How much is too much?
Many nutritionists agree that consuming too much salt can be dangerous to your health. The question is still just how much is too much.
The federal government is on the side urging that Americans aggressively limit salt intake. For two decades, it has warned that most people were eating dangerous amounts of salt that could increase their risk of high blood pressure and heart issues. The new guidelines maintain a daily limit of less than 2,300 milligrams of sodium — about a teaspoon of salt.
Some skeptics have argued that the typical American’s consumption of about 3,500 milligrams per day does not raise significant health risks and that the upper limit should actually be closer to 6,000 milligrams.

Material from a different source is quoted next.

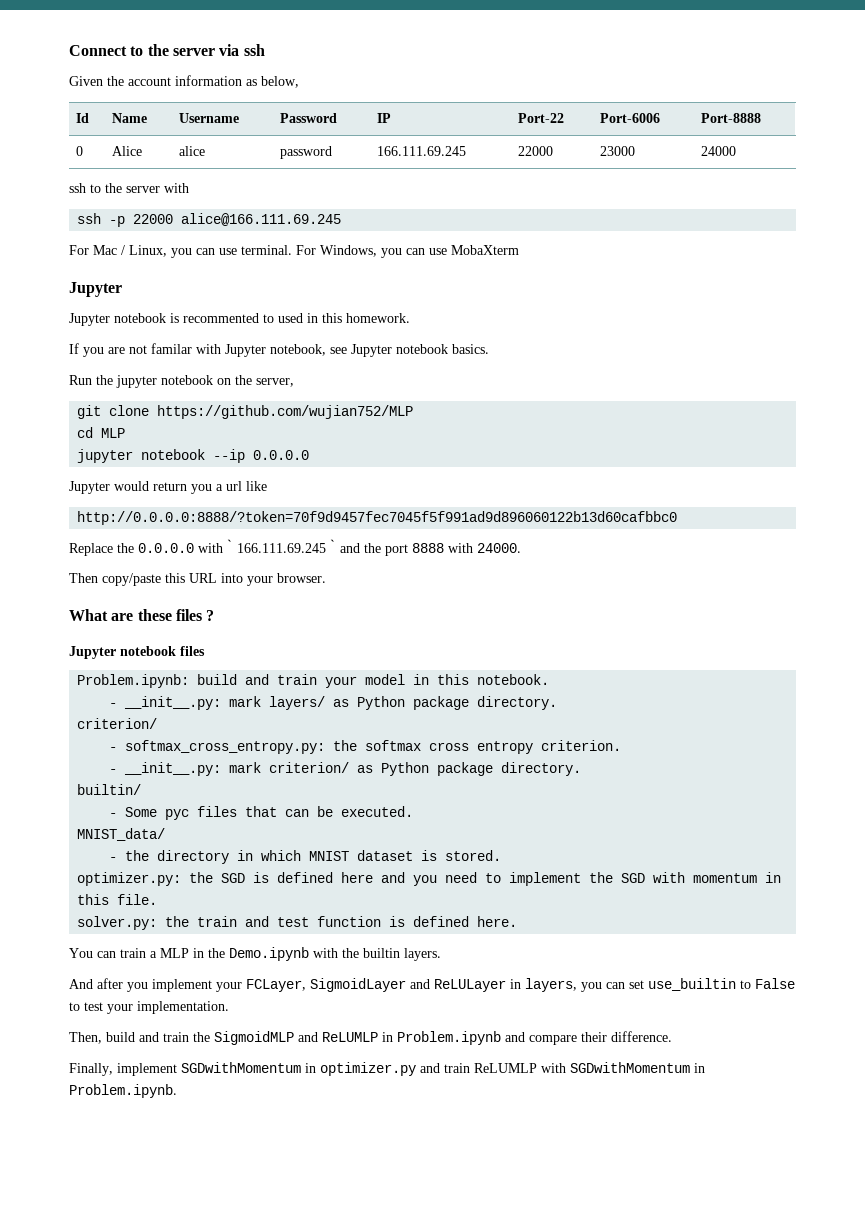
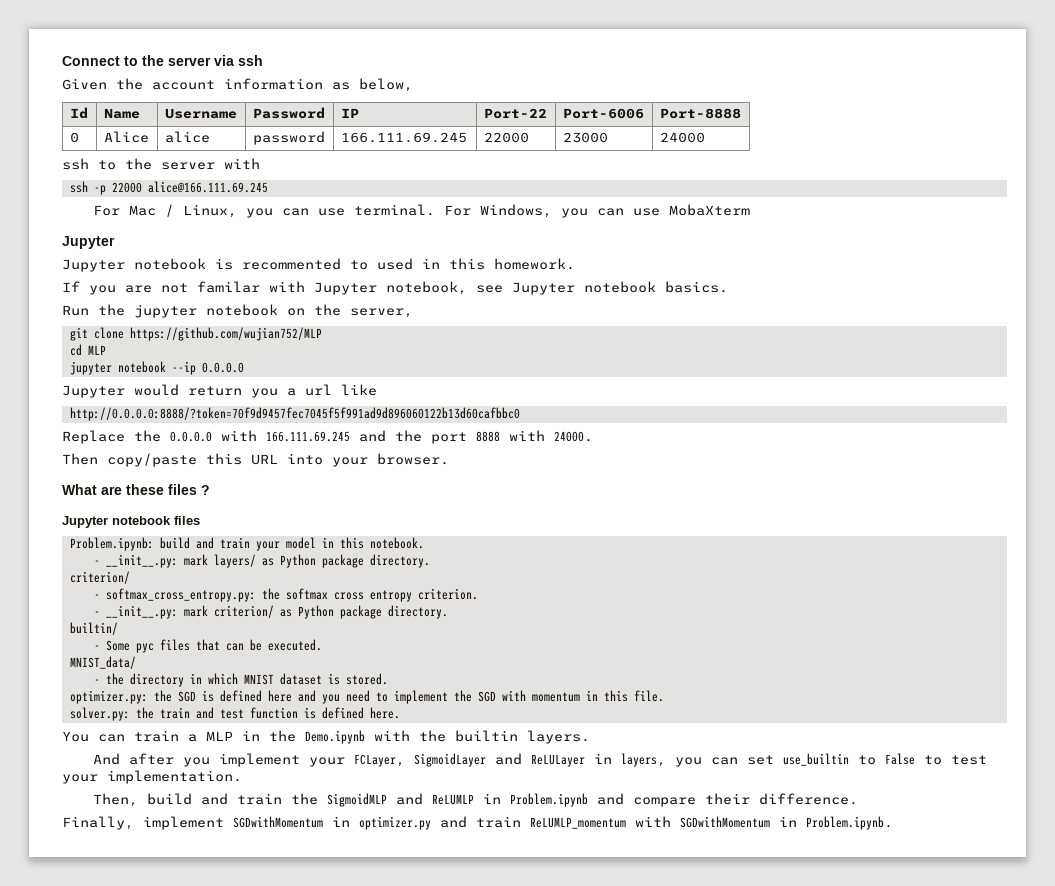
[223,539,340,553] ｀166.111.69.245｀ -> [266,431,350,442] 166.111.69.245
[474,1063,537,1073] ReLUMLP -> [530,817,626,829] ReLUMLP_momentum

They say that consuming too little salt, which they define as below 3,000 milligrams daily, carries its own health risks — a directly contradictory claim.
For those seeking practical advice about whether to limit their salt intake, the controversy has been confusing.
The federal government’s influential Dietary Guidelines for Americans, are updated every five years, and the debate over saturated fats, red meat, caffeine and salt was especially intense this time around. The guidelines are the basis of everything from school lunch programs to the diets promoted in bestselling books, but in recent years some scientists have begun to question the one-size-fits-all approach. A growing body of research supports the theory that a person’s genetic makeup or microbiome (the organisms that live on or inside of you and help to make you who you are) plays a key role in how food affects the body — and that the impact can be different from one individual to another. That work supports a more personalized approach to diet, which some researchers argue, is the future of nutrition science.